Now we are ready to create a package with subscriber procedure and logging helper.
Head

create or replace package pkg_queue is

  procedure addLog(pi_msg in t_log.s_msg%type);
  
  procedure subscriber(
                       context raw
                      ,reginfo sys.aq$_reg_info
                      ,descr sys.aq$_descriptor
                      ,payload raw
                      ,payloadl number
                      );

end pkg_queue;

Body

create or replace package body pkg_queue is

  procedure addLog(pi_msg in t_log.s_msg%type)
  as
  begin
    insert into t_log(s_msg) values(pi_msg);
  end;
  
  procedure subscriber(
                       context raw
                      ,reginfo sys.aq$_reg_info
                      ,descr sys.aq$_descriptor
                      ,payload raw
                      ,payloadl number
                      )
  as
    l_tr_obj      tp_queue;
    l_msg_props   dbms_aq.message_properties_t;
    l_queue_opts  dbms_aq.dequeue_options_t;
    l_msg_id      raw(16);
  begin
    l_queue_opts.consumer_name := descr.consumer_name;
    l_queue_opts.msgid := descr.msg_id;
    dbms_aq.dequeue(descr.queue_name, l_queue_opts, l_msg_props, l_tr_obj, l_msg_id);
    
    --there can be heavy load, but now just log
    addLog(l_tr_obj.n);
  exception
    when others
      then 
        addLog(sqlerrm);
  end;
   
end pkg_queue;

The logic is simple. Subscriber pulling(dbms_aq.dequeue) a message and logging it.
IMPORTANT. Subscriber procedure specification should be the same, even you are not using all arguments.

Now, we can add and register a procedure to our queue.

begin
  dbms_aqadm.add_subscriber('q_test', sys.aq$_agent('test_subscriber', null, null));
  dbms_aq.register(sys.aq$_reg_info_list(sys.aq$_reg_info('q_test:test_subscriber', dbms_aq.namespace_aq, 'plsql://pkg_queue.subscriber', hextoraw('FF'))), 1);
end;

All done! Now we can add message to a queue…

declare
  l_msg_props   dbms_aq.message_properties_t;
  l_queue_opts  dbms_aq.enqueue_options_t;
  l_msg_id      raw(16);
begin
  dbms_aq.enqueue('q_test', l_queue_opts, l_msg_props, tp_queue(1), l_msg_id);
  commit;
end;

…and check a log table to prove subscriber work.

select * from t_log;
20.01.16 14:54:30,774600	1

Oracle Advanced Queuing is a mature progressive product.
Using built-in queue administration packages you can tune pull repeat count, repeat interval, message lifetime, pull delay, http and email subscribers and much more.


But before you leave, you should know.

There is a special thing using Oracle queues. A bug, which you may to meet, if you want to recompile dependent package.

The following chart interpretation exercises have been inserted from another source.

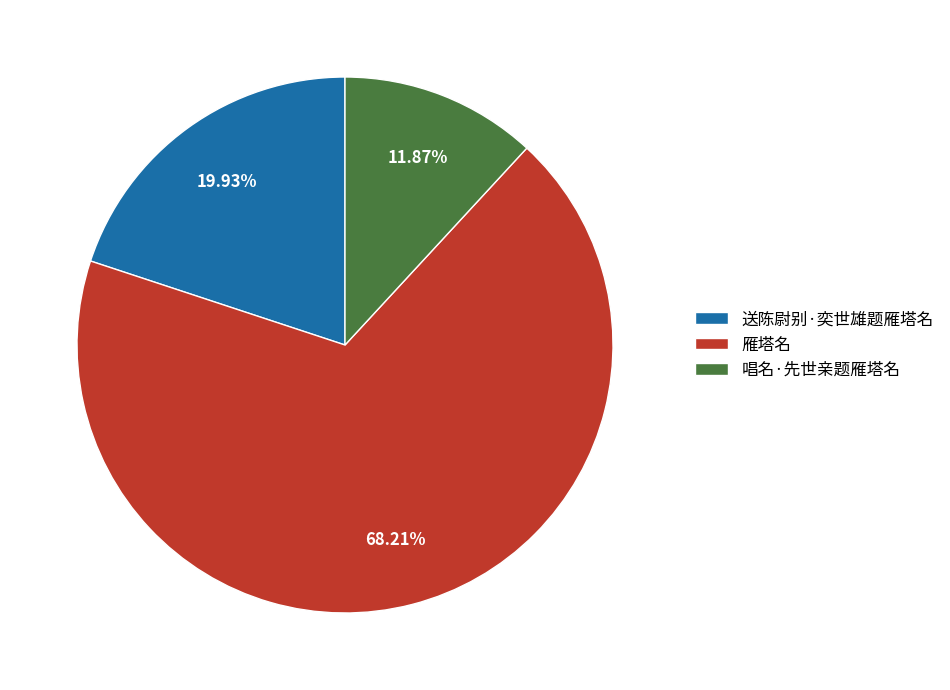

How many segments does this pie chart have?

3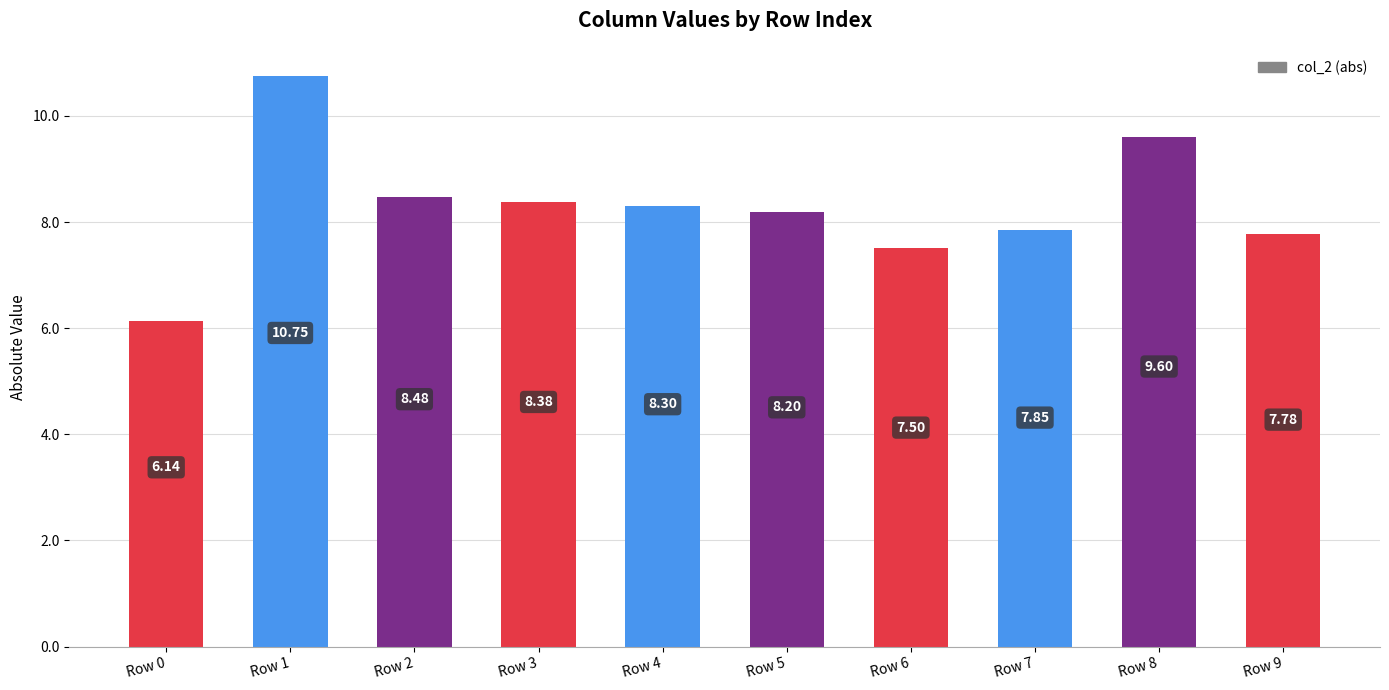

Rank the categories by value from highest to lowest.

Row 1, Row 8, Row 2, Row 3, Row 4, Row 5, Row 7, Row 9, Row 6, Row 0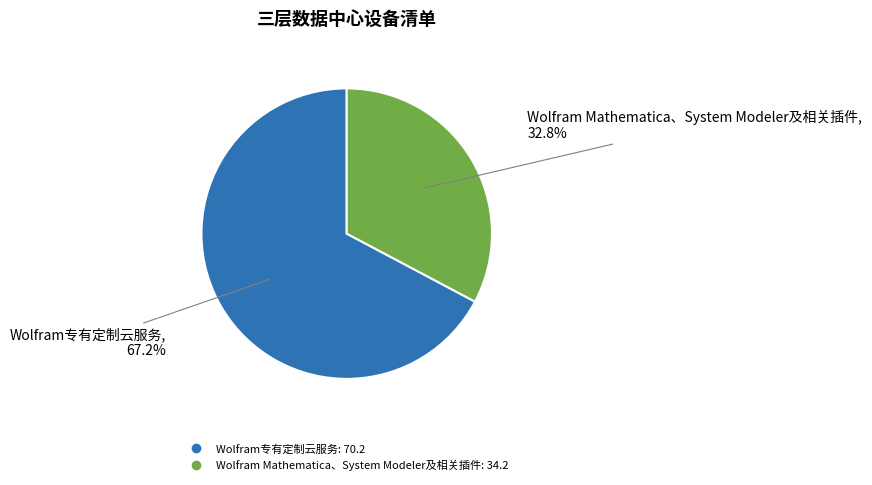

Which slice is the smallest?

Wolfram Mathematica、System Modeler及相关插件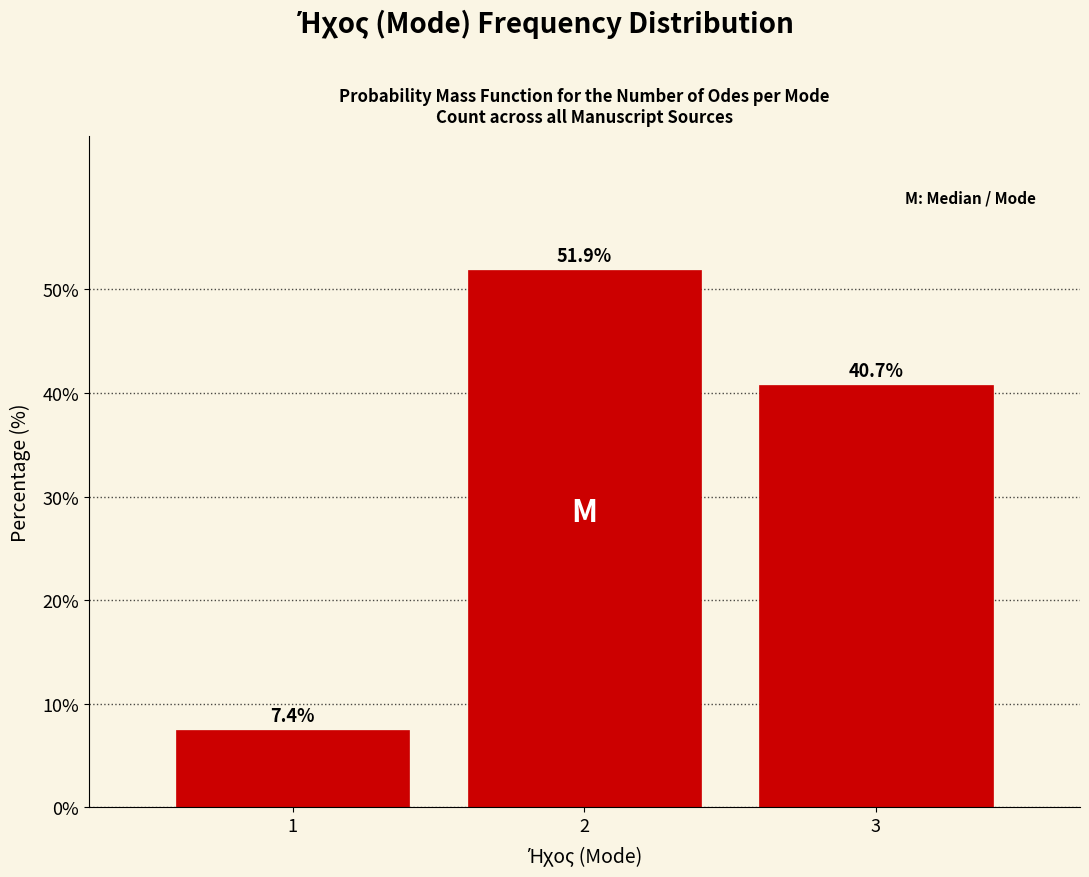

Reading right to left, what are all the values shown in this chart?

3=40.7	2=51.9	1=7.4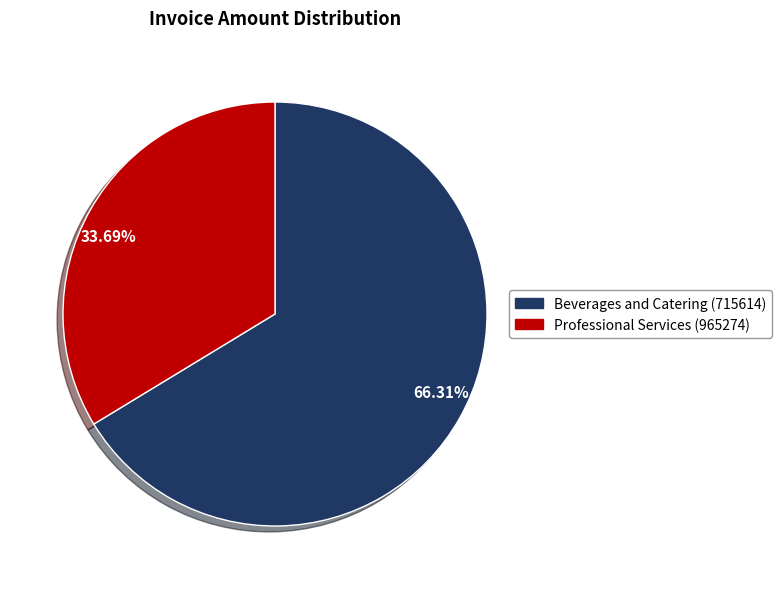

How many slices are in this pie chart?

2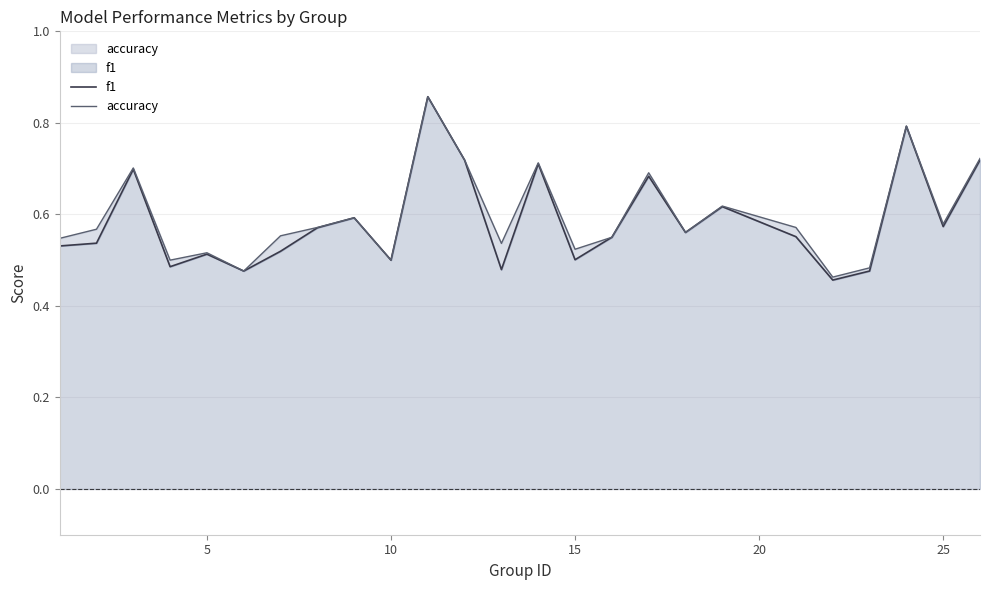

What is the difference between the maximum and minimum values in the f1 series?

0.4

Imagine, you have a call to external package inside a subscriber procedure:

addLog(l_tr_obj.n * pkg_util.getRandom);

In case, one subscriber process is running subscriber calling pkg_util and another process is compiling pkg_util, you can get the following error:

ORA-06508: PL/SQL: could not find program unit being called

If your system is high-load, subscriber process will not reload and you will continue to get this error for all messages it will try to pull.

This bug is appearing on package head compilation often and package body compilation rarely.

There are two ways to stop it, once you got such error:
1) Restrict message pushing and wait a little bit
2) Kill a process, which got an error. After that, a new process will spawn automatically without an error.

It’s all up to you, to use Advanced Queuing or not. As for me, I will better use my own queue engine for small projects.